**PAGE TEXT:**
________________________
Some choice comments and observations below the fold:
San Diego's H.E. Baber:
Grading. From the perspective of an American academic, grading creates a serious conflict of interests. On the one hand, we’re teachers: we want students to understand the stuff, get excited about the stuff, and do well. On the other hand we’re agents of the university which functions as an employment pre-screening and credentialing agency, ranking students who are after scarce resources: jobs and places in graduate and professional programs. So, we have to produce a spread of grades and make sure that a sufficient percentage of students get bad ones. At my place in particular we’re under constant pressure to keep a lid on grade-inflation.Brandon:
I teach at a community college, and the conflict between the aims of education and of certification represented by grades is very acute here. What is more, grading often obscures rather than conveys information about student learning; from learning that Student A got an A in an Intro course at one college and that Student B got an A in an Intro course at another (or very often even at the same college, from different instructors), and nothing more, one has learned nothing about their education. You don’t know what they’ve learned, you don’t know how they have been challenged, you don’t know the skills they’ve picked up. The two grades are not commensurable, but we treat them as if they were, and when we do, it’s just pseudo-information, pseudo-knowledge.Baber's remarks in particular struck a chord. It's frustrating to be playing roles with antithetical aims: the students' educational partner and the students' performance evaluator.
________________________
**RECORDS SHOWN:**
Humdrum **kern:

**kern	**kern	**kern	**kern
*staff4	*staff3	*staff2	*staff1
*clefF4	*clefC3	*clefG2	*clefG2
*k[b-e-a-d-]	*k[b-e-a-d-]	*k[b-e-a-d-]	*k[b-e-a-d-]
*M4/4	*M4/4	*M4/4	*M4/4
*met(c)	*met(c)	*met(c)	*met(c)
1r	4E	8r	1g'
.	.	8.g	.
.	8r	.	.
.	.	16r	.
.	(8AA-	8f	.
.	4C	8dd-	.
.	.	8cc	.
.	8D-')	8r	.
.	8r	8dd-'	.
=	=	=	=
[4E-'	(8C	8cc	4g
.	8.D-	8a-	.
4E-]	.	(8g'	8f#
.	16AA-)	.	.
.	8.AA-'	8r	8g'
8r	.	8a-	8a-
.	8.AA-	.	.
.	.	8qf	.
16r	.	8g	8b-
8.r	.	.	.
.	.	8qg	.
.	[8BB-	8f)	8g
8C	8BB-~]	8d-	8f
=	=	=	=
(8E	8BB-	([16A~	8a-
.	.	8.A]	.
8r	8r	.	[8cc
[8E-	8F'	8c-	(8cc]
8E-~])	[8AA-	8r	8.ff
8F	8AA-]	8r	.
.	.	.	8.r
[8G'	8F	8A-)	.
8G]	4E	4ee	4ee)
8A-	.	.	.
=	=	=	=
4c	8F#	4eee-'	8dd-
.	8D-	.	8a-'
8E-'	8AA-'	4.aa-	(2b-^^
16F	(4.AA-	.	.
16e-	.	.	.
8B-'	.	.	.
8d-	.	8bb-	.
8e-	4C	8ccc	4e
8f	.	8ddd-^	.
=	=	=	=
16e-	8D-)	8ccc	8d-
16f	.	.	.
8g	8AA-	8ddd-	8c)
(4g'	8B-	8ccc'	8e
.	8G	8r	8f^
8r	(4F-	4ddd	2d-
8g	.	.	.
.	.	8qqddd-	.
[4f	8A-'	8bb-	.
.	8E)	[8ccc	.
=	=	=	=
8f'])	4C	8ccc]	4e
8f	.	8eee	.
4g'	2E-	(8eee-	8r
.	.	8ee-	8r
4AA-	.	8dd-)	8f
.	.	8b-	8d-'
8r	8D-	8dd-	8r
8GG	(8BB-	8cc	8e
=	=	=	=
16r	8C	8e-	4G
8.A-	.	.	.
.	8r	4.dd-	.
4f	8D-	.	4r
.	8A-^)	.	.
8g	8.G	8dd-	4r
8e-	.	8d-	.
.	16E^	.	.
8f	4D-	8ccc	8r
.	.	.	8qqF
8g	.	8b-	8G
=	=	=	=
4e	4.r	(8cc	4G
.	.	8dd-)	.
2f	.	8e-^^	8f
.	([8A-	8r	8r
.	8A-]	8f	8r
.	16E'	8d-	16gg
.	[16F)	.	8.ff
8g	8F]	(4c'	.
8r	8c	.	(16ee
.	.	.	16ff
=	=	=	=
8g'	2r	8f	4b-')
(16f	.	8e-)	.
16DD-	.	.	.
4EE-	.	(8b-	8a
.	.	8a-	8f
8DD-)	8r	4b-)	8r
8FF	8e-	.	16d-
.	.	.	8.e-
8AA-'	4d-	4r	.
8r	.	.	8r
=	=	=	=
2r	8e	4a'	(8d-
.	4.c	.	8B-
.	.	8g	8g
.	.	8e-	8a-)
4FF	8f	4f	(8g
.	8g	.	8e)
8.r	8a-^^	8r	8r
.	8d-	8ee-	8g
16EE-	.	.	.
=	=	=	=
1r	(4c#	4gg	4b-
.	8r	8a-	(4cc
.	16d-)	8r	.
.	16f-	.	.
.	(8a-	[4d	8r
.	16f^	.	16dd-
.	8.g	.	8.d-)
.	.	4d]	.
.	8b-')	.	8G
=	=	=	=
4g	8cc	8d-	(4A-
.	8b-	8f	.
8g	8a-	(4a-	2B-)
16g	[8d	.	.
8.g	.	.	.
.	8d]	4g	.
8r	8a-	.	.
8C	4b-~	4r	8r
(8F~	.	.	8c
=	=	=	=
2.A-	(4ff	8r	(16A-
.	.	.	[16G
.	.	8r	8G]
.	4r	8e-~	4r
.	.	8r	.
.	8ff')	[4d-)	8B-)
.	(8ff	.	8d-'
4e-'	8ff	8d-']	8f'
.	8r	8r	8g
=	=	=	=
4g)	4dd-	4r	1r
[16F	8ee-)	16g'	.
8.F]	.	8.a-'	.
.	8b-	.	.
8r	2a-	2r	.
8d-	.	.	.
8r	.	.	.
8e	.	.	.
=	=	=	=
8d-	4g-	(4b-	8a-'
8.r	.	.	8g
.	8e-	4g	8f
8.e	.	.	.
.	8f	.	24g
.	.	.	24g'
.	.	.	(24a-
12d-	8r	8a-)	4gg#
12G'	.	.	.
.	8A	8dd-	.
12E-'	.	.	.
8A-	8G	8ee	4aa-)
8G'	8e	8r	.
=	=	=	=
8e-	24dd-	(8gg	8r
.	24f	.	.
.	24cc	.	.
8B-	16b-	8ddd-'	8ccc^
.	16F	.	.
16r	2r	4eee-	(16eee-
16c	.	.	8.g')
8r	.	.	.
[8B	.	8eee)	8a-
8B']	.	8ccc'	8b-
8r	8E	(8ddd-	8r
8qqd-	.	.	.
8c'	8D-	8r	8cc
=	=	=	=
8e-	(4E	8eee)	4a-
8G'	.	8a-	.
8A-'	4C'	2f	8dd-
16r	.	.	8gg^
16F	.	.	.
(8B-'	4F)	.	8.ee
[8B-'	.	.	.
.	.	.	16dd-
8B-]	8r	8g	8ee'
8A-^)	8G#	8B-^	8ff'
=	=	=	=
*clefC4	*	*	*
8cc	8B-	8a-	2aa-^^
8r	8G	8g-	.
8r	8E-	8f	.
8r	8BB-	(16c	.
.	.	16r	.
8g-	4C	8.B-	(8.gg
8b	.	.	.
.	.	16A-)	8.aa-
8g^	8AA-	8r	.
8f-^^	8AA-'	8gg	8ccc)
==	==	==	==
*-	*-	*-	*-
________________________
**REQUIRED ACTION:** Reproduce the full text on grading, character for character.

**EXERCISE RESULT:**
Some choice comments and observations below the fold:
San Diego's H.E. Baber:
Grading. From the perspective of an American academic, grading creates a serious conflict of interests. On the one hand, we’re teachers: we want students to understand the stuff, get excited about the stuff, and do well. On the other hand we’re agents of the university which functions as an employment pre-screening and credentialing agency, ranking students who are after scarce resources: jobs and places in graduate and professional programs. So, we have to produce a spread of grades and make sure that a sufficient percentage of students get bad ones. At my place in particular we’re under constant pressure to keep a lid on grade-inflation.Brandon:
I teach at a community college, and the conflict between the aims of education and of certification represented by grades is very acute here. What is more, grading often obscures rather than conveys information about student learning; from learning that Student A got an A in an Intro course at one college and that Student B got an A in an Intro course at another (or very often even at the same college, from different instructors), and nothing more, one has learned nothing about their education. You don’t know what they’ve learned, you don’t know how they have been challenged, you don’t know the skills they’ve picked up. The two grades are not commensurable, but we treat them as if they were, and when we do, it’s just pseudo-information, pseudo-knowledge.Baber's remarks in particular struck a chord. It's frustrating to be playing roles with antithetical aims: the students' educational partner and the students' performance evaluator.